**WORK REQUEST:**
Below are the entries to work from; restate word for word the portion that opens with the line containing "Our feature extraction" and closes with the line containing "that people are", keeping both.

**DATASET RECORDS:**
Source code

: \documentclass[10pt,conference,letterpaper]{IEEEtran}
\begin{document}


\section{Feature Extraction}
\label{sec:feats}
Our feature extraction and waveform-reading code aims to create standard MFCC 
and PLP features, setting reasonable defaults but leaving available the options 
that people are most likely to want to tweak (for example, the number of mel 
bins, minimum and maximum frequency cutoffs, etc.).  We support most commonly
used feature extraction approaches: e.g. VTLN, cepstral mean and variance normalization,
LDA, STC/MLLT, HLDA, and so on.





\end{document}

---

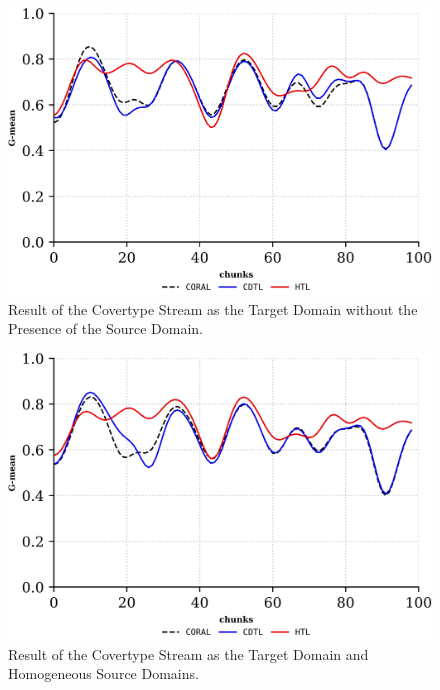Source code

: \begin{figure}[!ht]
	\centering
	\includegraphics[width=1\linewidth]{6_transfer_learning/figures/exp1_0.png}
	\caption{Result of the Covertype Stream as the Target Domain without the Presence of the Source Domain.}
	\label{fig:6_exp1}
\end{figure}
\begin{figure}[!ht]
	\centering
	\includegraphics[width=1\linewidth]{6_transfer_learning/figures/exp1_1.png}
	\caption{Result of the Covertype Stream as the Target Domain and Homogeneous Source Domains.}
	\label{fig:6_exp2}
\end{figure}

**RESULT FOR THIS EXERCISE:**
Our feature extraction and waveform-reading code aims to create standard MFCC 
and PLP features, setting reasonable defaults but leaving available the options 
that people are most likely to want to tweak (for example, the number of mel 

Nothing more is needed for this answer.